No, because there is an alternative.
The "conservatives" don't create a third party. Instead the "intellectuals" do. The original elite - the rich and well-to-do - cut the zealots loose.
At first thought this is ludicrous because they need the zombies to even get the 47% they manage to get in losing.
But here is why I think it plausible. The now unhinged (pun intended) GOP would be free to elect all the Sharon Angles and Todd Akins they want. They would be unencumbered in their extremities and to the point: They won't, suddenly start voting for Democrats.
That is the new ingredient in this modern phenomenon. Previously the dynamic of American politics that conspired to prevented third parties from maturing was that a disenfranchised rump could be wooed into the other preeminent party. That would very much not be the case if radicals were set free from the GOP. If the dumb were sent on their iceberg to die then that is exactly what they'd do.

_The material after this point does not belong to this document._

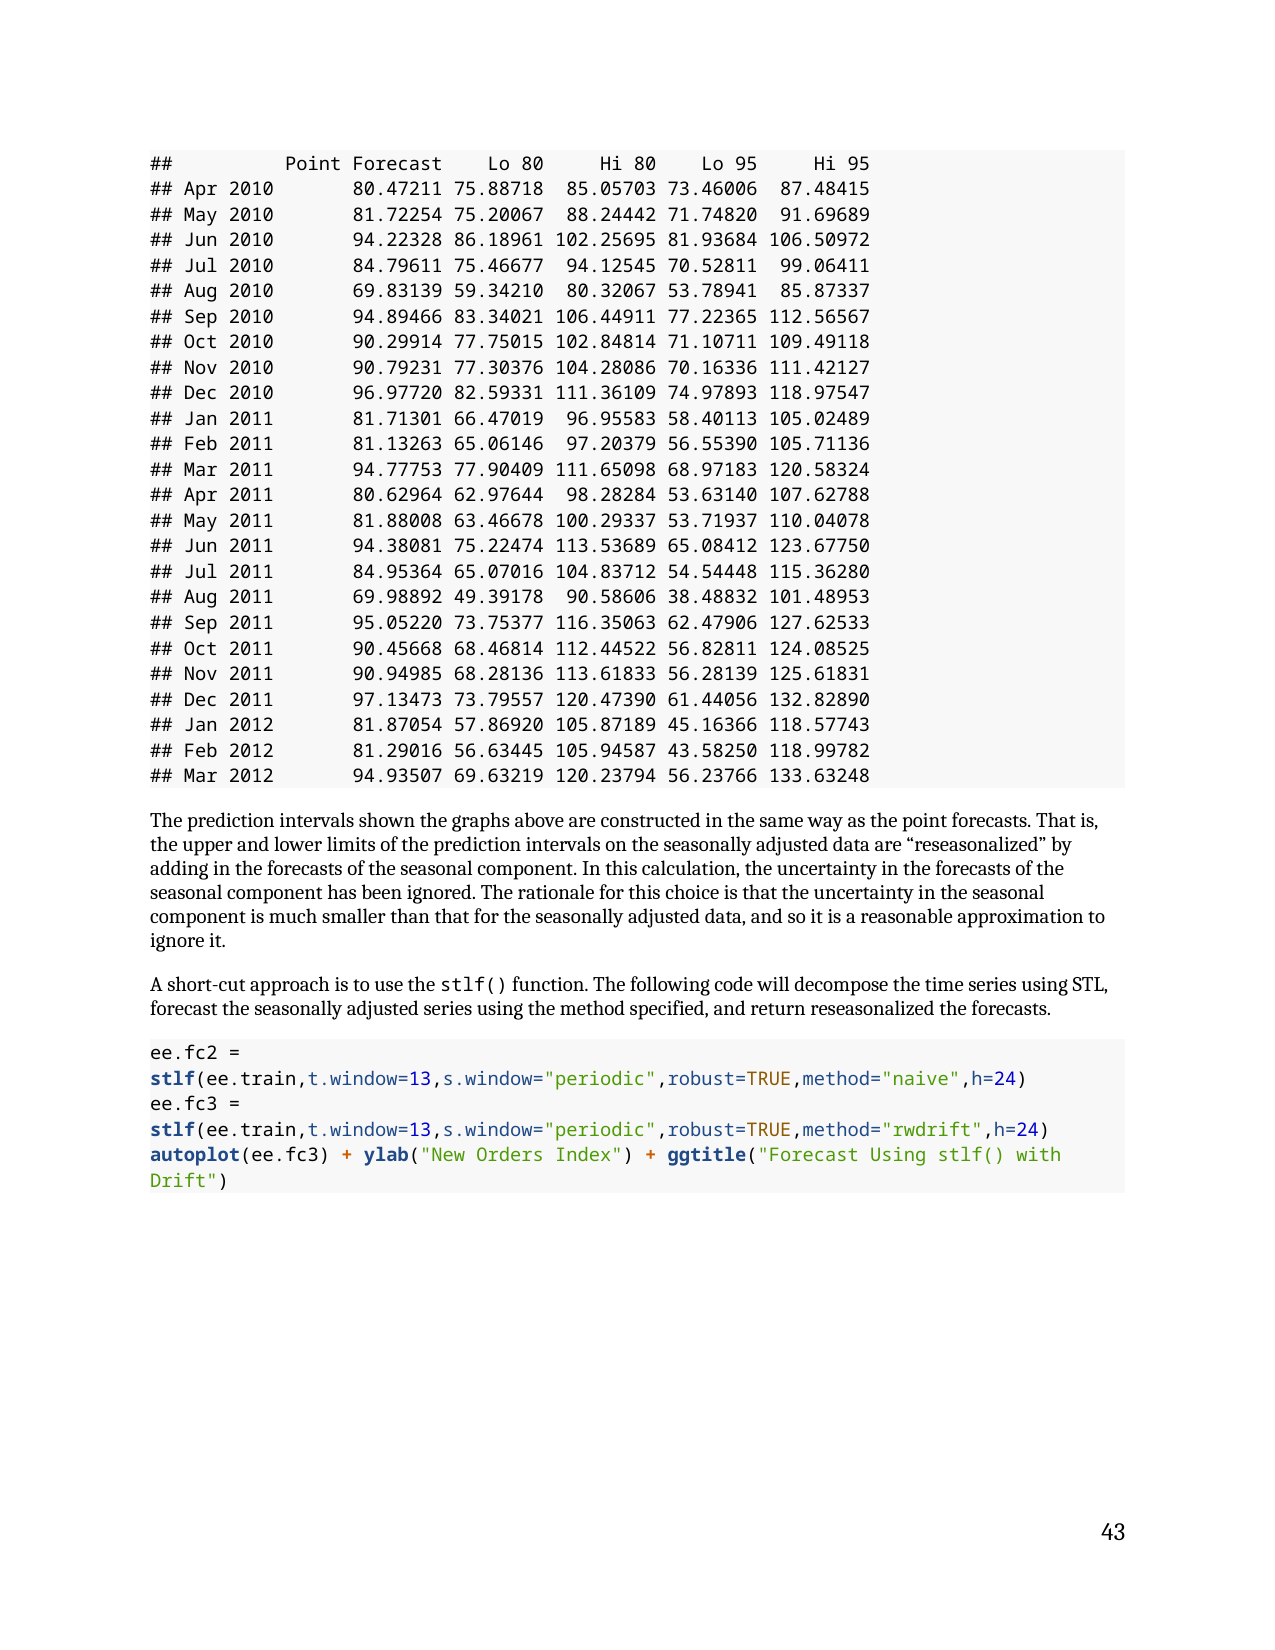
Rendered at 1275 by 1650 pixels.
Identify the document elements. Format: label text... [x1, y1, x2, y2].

They would go back to their normal relevance, which is to say they would descend into political irrelevance, like it used to be.
Now the next absurdity in this idea is that the New GOP (though they'd have to surrender the name since it would be they who "left" the party) would be even weaker in their battle for electoral significance.
But here's the thing. The "intellectuals" of the party have only moved "right" in an effort to appease the growing unruliness of their base. If this hypothetical Frum/Brooks/Noonan party was freed from their burdensome anchor then they could... move left.
I think, easily move left. There's lots of ground to make up. There are lots of blue dogs and Third-Wayers to pick off. There are many Democratic voters who are only so because they see the baggage that the GOP carries. If the plutocratic wing were set free you'd here a giant sucking sound of wishy-washy Democrats abandoning the Democratic party for this new "pro-business" party. You might not want to accept it, but many of the votes that Obama gets are not from "progressives," but from people who are reasonable enough to see the insanity of the modern GOP but their allegiance ends, abruptly, there.
In this new reality, the Tea-Partiers, the Redstaters, the Idaho Militias and the Oklahoma confederates go back to being marginalized extremities. They go back to being potential Federal Building bombers and that benefits no one, but to my point, does not ever end up helping the Democrats because, while it may be fun to enjoy the eroding prospects of the 47% and shrinking coaltion of the GOP, it's important to notice that the Democrats have a ceiling too. It's about 53% and it takes a precarious coalition to hold onto it. If the "new" GOP held onto 27% of the electorate, while setting the 20% that are "conservatives" free they would instantly become 33% of the newly relevant voters. That sounds weak, but things would change fast. Quickly they could begin selling their "don't tax me bro" bullshit without paying for the "your fetus is my business" wing of the party, and, I fear, be in a position to win elections.
That's their only way out, as I see it, and it's not implausible, and that's scary.